WORK ORDER: Below are the records. List every line holding the word "anchor".

(Data extracted from a collection)
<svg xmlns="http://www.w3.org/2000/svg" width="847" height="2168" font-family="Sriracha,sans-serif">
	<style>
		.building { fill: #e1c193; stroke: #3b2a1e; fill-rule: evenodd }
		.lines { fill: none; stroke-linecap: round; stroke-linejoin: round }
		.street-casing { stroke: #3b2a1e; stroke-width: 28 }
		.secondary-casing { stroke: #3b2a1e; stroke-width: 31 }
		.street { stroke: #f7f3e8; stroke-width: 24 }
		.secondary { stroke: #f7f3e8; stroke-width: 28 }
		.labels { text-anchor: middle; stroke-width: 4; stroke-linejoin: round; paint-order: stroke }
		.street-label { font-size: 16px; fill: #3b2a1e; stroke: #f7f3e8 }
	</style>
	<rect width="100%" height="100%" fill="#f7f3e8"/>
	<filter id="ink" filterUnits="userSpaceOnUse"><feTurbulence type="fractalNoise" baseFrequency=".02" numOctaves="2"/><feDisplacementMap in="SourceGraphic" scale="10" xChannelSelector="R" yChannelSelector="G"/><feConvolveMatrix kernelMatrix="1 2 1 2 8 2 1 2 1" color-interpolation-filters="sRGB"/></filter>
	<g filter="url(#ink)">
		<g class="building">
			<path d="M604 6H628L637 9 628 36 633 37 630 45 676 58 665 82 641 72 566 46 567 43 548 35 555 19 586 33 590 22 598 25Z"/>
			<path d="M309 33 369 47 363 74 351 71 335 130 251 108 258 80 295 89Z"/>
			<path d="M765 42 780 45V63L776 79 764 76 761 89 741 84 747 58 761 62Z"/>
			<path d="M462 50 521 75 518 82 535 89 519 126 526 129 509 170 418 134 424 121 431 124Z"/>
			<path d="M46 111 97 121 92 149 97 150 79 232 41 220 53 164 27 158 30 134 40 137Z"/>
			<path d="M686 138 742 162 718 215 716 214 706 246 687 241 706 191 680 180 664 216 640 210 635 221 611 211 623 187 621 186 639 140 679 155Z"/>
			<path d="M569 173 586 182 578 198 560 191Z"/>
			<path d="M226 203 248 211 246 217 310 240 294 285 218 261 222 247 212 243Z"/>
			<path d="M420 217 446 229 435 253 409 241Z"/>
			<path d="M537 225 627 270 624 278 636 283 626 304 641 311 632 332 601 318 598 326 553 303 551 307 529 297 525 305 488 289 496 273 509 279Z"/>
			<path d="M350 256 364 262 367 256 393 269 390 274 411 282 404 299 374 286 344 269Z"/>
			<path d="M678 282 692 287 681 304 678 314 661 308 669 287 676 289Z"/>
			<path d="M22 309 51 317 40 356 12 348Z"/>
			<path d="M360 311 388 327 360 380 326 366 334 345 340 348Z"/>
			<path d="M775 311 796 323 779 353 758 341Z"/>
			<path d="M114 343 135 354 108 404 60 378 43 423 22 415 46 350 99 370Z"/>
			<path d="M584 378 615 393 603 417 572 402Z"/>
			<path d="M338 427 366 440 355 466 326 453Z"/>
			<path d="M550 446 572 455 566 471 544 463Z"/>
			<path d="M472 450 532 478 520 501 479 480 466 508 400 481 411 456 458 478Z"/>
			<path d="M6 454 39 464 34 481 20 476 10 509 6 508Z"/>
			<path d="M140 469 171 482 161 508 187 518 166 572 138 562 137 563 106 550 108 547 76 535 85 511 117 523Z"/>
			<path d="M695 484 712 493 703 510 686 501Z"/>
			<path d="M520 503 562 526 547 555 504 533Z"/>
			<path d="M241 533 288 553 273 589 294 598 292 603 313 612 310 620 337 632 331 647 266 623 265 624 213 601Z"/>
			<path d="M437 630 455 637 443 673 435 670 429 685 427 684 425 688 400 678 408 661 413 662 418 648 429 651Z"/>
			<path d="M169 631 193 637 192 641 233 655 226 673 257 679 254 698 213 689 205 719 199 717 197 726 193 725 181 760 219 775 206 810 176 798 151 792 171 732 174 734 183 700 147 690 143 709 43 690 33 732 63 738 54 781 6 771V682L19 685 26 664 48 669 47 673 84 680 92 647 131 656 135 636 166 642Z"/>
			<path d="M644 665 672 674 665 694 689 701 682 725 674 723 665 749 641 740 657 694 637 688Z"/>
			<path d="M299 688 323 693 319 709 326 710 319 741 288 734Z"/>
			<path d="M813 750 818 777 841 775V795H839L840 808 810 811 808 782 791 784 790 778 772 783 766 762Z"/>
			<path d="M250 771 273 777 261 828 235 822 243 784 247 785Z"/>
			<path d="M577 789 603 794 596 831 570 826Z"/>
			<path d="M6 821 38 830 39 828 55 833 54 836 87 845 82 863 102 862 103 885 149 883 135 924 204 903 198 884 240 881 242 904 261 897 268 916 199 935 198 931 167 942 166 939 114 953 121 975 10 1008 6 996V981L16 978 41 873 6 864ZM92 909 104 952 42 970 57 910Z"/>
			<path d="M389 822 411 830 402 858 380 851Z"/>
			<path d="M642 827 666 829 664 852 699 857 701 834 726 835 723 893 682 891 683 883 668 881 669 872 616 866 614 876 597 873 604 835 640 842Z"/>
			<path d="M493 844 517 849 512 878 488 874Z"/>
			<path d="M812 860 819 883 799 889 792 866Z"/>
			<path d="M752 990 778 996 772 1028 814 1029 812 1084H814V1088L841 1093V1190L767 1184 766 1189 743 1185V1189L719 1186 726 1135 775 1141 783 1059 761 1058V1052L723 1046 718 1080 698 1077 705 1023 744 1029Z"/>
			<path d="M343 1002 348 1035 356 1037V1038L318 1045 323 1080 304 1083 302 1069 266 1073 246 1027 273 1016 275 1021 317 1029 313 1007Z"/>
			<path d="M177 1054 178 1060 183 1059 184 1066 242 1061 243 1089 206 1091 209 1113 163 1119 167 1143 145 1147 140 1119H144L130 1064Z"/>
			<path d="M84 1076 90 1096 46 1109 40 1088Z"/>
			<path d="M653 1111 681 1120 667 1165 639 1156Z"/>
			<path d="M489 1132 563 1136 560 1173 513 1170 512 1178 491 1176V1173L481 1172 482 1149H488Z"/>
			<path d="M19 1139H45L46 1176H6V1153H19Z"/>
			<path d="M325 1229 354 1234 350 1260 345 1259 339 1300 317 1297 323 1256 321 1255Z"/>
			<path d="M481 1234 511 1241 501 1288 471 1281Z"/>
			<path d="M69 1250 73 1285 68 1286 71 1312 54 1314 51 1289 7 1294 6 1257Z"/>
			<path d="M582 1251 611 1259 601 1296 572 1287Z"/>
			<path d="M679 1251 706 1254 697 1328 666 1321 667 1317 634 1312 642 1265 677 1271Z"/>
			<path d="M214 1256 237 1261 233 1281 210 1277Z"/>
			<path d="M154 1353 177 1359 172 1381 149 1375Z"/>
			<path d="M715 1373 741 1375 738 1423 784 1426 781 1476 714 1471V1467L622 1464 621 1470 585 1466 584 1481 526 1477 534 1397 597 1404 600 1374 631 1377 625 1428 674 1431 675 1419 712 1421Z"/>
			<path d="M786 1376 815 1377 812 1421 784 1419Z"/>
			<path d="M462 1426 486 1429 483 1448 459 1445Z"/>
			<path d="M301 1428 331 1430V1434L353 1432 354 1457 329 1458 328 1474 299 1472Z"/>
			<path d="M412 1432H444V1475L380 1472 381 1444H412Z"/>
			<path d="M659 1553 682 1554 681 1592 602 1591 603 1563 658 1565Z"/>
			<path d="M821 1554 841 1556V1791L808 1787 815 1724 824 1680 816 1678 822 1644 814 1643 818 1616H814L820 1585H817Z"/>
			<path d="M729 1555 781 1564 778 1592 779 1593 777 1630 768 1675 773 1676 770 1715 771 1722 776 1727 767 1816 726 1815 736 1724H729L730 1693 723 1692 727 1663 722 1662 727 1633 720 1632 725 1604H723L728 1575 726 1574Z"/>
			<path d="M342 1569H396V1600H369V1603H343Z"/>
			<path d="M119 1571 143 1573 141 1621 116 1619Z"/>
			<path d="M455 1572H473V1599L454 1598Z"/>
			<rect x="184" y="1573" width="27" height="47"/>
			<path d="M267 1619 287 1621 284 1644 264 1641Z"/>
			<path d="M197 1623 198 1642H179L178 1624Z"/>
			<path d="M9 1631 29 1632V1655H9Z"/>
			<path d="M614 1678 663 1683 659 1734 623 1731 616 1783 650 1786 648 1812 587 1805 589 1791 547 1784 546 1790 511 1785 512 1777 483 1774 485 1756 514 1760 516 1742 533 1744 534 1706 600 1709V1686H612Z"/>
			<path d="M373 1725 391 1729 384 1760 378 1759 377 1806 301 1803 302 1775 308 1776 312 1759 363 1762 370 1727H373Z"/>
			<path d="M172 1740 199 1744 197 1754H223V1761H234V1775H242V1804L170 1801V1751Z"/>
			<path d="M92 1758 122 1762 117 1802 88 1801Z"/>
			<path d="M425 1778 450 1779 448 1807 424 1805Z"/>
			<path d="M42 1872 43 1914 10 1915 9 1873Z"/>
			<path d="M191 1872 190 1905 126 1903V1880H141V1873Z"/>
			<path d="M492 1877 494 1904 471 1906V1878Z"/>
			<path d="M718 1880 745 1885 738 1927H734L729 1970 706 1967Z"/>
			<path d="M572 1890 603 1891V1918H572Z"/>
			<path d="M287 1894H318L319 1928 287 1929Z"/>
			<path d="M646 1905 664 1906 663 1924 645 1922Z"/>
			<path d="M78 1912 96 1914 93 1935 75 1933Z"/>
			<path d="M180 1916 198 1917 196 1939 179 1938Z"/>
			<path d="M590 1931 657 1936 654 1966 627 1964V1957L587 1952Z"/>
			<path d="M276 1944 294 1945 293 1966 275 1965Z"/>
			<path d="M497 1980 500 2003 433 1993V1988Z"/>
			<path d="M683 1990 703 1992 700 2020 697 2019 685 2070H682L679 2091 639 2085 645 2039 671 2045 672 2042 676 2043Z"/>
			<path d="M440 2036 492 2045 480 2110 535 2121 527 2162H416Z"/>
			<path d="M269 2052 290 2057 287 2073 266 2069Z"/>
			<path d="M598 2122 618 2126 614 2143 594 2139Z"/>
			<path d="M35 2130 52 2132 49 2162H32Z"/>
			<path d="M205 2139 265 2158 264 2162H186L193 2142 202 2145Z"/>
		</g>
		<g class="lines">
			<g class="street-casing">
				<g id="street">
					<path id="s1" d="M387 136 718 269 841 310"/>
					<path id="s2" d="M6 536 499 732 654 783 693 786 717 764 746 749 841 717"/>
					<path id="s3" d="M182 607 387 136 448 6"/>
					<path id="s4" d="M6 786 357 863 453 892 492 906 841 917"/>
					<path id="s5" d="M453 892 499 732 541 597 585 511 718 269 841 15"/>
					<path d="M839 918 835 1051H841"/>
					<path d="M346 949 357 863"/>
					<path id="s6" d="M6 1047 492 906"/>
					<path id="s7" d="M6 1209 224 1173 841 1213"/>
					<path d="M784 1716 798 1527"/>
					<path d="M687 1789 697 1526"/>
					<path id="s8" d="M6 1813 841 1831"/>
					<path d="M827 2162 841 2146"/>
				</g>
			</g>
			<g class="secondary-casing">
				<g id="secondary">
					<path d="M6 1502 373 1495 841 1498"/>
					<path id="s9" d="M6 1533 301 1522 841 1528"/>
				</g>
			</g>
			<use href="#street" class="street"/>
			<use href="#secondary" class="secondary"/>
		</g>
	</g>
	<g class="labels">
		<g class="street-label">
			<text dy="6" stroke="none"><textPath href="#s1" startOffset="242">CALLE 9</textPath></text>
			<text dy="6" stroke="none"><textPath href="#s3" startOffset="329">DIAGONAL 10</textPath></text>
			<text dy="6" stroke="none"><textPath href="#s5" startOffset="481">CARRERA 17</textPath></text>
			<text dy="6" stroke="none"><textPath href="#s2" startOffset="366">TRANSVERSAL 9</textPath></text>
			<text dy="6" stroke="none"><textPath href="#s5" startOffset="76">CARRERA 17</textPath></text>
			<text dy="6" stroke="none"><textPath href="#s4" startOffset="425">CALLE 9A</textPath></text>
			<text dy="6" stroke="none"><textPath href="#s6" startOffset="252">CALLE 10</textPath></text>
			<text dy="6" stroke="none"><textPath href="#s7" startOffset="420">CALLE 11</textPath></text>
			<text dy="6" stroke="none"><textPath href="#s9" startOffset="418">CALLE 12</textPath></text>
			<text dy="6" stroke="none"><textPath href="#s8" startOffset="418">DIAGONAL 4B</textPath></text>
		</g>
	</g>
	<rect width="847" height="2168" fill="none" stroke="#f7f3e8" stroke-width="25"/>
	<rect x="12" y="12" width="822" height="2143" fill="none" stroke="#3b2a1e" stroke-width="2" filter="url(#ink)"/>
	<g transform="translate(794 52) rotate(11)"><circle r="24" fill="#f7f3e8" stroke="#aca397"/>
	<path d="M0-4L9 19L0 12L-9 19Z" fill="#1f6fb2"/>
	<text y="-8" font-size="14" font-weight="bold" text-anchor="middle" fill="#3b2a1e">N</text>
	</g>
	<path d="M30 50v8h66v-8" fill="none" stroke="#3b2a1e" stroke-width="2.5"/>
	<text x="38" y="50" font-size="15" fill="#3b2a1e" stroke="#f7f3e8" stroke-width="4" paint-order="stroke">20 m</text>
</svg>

EXERCISE ANSWER:
		.labels { text-anchor: middle; stroke-width: 4; stroke-linejoin: round; paint-order: stroke }
	<text y="-8" font-size="14" font-weight="bold" text-anchor="middle" fill="#3b2a1e">N</text>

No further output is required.